I have been to numerous sake tastings and there are several things I can count on: (a) delicious sake, (b) a group of interesting ex-pats who are passionate about drinking it, and (c) a moment of anxiety when I see a sake label. I cannot easily read the labels and so to remember a favorite sake from a certain kura (sake brewer), I must take a photo of the bottle. My photos of sake labels are often blurry, because I am myself, at that moment, a little blurry.

Sake bottle labels are designed with a range of graphics styles from hyper-modern to reproductions of traditional art. Many labels feature the simplicity of beautiful shodo (calligraphy) on washi paper. All of this one can appreciate without reading the text. Still, there’s a lot the illiterate foreigner is missing. I have taught myself some of the vital label kanji that state the grade of sake (junmai ginjo, honjozo, daiginjo). It would be anti-social to have my nose in a kanji dictionary all night at a sake tasting, so I just take the photo and move on. Even if I had the dictionary, however, some sake names are written in old kanji that is not listed in basic dictionaries.

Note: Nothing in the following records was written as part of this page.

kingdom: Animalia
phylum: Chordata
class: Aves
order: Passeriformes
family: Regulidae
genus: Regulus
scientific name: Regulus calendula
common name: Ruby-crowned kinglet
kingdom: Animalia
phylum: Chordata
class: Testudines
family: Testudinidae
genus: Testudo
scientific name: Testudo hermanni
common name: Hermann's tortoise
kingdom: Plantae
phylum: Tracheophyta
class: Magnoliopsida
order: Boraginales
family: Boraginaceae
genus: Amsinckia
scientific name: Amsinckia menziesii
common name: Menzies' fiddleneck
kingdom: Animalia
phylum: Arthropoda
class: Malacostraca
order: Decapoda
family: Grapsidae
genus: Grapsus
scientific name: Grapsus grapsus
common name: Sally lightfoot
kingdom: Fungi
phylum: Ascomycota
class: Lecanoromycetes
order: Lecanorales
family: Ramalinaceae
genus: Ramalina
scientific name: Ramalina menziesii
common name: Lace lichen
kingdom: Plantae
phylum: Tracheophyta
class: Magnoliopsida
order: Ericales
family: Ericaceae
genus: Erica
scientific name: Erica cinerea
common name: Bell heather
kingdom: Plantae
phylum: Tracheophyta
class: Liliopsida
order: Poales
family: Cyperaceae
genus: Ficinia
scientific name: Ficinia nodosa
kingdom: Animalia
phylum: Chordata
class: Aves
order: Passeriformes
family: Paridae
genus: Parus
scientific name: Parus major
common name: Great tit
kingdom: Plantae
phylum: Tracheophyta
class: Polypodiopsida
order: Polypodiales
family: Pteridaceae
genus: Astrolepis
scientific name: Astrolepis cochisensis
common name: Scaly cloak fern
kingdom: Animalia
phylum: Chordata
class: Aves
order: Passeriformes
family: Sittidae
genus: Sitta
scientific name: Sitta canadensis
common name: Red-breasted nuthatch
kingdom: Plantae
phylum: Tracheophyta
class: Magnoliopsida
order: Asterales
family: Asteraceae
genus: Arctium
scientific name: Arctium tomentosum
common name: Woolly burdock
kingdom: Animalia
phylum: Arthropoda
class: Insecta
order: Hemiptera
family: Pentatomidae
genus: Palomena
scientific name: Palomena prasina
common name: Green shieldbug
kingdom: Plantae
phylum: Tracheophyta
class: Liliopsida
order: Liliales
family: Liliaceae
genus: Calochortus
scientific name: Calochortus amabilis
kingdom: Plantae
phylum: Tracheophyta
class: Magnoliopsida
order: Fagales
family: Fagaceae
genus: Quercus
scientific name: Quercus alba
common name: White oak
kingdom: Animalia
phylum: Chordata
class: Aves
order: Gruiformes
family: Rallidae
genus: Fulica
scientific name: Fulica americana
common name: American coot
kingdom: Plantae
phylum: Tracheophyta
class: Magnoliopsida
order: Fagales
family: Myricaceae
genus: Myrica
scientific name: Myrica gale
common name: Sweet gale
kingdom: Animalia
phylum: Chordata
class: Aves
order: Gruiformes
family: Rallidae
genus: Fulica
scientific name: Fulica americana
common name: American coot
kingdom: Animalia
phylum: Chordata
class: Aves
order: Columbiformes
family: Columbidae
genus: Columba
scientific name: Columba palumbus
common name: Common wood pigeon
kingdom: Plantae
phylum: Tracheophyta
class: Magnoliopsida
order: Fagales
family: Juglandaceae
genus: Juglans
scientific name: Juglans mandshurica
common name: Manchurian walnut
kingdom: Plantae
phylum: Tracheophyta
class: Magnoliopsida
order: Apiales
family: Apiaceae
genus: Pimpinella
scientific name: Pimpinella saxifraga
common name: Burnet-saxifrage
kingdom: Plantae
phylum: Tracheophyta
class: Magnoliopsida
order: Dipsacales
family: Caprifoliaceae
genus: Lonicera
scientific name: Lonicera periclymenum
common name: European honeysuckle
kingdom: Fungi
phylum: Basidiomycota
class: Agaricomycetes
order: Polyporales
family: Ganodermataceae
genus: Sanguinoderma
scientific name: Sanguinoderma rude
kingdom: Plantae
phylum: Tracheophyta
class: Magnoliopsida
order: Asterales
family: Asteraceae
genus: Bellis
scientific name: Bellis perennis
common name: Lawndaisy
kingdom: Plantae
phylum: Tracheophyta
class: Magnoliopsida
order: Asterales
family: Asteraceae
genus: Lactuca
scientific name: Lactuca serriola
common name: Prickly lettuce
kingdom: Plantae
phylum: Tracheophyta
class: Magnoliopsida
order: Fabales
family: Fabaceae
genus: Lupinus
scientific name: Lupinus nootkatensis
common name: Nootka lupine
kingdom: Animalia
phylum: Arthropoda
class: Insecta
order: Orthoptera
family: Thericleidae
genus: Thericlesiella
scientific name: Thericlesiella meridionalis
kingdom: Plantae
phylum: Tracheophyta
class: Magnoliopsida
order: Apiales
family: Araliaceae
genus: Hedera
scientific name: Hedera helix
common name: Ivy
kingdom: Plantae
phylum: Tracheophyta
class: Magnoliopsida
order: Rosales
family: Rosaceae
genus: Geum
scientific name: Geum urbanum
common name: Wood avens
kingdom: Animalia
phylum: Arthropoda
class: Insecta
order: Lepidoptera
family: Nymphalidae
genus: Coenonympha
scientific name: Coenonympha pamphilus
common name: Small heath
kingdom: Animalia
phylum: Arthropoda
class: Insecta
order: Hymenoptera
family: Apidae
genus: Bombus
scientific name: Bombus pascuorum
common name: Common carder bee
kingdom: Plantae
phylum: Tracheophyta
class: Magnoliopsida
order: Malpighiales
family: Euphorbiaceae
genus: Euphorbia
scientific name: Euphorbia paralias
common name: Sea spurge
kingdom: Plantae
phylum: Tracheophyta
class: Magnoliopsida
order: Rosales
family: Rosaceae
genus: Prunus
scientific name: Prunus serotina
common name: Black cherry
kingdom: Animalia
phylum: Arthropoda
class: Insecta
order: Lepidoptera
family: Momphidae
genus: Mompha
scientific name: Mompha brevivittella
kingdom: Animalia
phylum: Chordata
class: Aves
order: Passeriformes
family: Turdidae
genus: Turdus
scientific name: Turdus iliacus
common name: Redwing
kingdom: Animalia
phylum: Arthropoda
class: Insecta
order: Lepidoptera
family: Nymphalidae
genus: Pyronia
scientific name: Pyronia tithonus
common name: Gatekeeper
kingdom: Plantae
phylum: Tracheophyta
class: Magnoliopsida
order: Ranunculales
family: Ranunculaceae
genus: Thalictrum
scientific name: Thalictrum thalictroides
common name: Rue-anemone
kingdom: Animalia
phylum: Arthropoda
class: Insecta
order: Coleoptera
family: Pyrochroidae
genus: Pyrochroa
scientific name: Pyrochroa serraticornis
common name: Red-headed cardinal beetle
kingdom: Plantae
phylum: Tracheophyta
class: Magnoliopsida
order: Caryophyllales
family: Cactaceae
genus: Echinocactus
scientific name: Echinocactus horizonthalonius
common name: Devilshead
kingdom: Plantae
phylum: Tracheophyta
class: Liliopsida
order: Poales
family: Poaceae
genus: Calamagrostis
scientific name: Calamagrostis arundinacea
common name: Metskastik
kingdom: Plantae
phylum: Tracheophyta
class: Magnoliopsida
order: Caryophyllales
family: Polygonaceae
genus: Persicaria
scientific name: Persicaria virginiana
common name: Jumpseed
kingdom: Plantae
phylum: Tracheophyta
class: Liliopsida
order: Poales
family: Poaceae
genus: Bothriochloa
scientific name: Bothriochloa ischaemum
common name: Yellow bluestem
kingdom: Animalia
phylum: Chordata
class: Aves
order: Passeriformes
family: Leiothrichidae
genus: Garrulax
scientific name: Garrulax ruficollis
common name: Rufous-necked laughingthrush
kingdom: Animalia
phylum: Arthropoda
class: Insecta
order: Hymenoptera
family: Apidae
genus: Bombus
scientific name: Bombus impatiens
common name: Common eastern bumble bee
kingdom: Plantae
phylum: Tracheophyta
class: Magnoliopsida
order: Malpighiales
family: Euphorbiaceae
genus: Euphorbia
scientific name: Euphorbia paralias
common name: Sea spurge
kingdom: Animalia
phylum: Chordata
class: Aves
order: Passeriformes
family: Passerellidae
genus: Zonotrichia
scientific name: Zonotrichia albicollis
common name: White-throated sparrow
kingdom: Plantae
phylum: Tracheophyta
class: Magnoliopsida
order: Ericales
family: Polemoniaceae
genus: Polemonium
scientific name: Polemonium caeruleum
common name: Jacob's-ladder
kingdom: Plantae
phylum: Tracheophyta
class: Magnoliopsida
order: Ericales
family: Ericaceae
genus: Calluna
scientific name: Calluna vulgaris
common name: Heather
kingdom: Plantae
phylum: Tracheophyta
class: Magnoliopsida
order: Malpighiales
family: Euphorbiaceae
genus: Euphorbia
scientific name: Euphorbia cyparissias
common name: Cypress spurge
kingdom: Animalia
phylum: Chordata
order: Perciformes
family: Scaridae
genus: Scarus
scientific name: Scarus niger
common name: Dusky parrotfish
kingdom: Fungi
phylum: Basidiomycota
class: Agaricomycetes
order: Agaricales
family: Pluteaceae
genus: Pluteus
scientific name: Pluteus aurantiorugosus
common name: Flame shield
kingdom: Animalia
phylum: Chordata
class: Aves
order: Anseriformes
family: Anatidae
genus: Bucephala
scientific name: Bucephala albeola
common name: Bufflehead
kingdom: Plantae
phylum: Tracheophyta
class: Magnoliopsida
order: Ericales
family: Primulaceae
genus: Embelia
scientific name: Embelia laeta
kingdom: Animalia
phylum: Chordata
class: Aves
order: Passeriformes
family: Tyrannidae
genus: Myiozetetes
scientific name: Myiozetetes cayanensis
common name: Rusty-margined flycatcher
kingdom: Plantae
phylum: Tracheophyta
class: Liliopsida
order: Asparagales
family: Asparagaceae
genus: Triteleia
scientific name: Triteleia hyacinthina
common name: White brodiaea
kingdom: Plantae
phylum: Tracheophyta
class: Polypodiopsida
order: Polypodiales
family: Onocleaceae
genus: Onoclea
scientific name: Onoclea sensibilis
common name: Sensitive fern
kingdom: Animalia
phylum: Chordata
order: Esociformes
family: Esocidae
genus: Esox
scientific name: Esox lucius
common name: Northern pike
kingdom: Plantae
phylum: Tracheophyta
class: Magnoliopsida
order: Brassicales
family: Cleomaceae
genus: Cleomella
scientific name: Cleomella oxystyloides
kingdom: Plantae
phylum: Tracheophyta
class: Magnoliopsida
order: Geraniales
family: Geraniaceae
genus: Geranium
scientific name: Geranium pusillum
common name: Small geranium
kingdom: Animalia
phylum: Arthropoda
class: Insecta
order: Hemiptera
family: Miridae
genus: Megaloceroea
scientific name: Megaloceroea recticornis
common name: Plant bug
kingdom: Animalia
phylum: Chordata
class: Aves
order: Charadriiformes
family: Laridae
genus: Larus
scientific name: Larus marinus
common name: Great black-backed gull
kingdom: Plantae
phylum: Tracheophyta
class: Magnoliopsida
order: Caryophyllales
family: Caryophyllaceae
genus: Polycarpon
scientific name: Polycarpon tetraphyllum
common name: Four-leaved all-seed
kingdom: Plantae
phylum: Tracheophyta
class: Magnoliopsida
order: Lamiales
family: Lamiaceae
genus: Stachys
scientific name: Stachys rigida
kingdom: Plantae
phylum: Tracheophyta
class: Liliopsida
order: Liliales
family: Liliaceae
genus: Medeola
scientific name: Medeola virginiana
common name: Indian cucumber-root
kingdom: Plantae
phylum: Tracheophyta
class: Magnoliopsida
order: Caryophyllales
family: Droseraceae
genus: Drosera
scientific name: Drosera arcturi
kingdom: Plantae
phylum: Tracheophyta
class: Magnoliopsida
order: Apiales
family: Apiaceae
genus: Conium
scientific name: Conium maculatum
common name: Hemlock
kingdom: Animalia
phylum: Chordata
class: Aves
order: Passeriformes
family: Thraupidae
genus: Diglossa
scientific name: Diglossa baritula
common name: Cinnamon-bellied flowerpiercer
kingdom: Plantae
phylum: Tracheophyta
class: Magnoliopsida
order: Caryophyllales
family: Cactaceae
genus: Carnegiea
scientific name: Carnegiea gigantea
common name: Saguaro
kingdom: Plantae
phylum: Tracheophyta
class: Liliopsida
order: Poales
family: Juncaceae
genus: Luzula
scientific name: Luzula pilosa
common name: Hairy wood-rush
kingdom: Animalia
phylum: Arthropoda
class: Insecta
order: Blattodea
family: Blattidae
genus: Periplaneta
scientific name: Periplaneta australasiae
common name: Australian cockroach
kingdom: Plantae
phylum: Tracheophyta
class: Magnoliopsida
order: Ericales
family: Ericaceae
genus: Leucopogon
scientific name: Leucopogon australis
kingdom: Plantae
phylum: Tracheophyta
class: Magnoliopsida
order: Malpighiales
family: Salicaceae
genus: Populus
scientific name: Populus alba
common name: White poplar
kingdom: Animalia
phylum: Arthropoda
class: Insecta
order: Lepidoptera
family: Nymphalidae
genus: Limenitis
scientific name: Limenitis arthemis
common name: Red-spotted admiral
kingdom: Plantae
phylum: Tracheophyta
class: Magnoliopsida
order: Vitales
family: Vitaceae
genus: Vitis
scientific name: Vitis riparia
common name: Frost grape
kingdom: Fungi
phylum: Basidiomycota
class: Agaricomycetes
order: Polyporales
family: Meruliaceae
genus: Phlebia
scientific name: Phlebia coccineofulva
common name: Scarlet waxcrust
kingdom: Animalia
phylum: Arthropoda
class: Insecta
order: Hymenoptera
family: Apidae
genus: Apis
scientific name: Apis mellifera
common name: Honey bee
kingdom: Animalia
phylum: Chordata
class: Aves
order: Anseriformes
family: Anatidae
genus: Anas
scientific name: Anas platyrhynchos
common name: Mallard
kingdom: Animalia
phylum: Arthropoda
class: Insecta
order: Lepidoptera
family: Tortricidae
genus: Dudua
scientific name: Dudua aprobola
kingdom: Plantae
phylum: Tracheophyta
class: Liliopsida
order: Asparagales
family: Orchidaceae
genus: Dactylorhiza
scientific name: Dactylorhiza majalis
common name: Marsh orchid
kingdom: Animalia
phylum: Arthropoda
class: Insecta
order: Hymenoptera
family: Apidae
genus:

So much for the pity party. Here’s how I battle my illiteracy in general: today I spent two hours deciphering the entire recipe for an eggplant dish. Two hours, a cooking magazine, a Japanese-English dictionary, and a kanji dictionary to painfully translate how to make “lightly fried eggplant in broth.” No kidding, just when I was about to throw the magazine across the room, I came across a sentence that I could read without the dictionary. I stared at it with tears in my eyes. If you think that must be hyperbole, then you have never studied Japanese.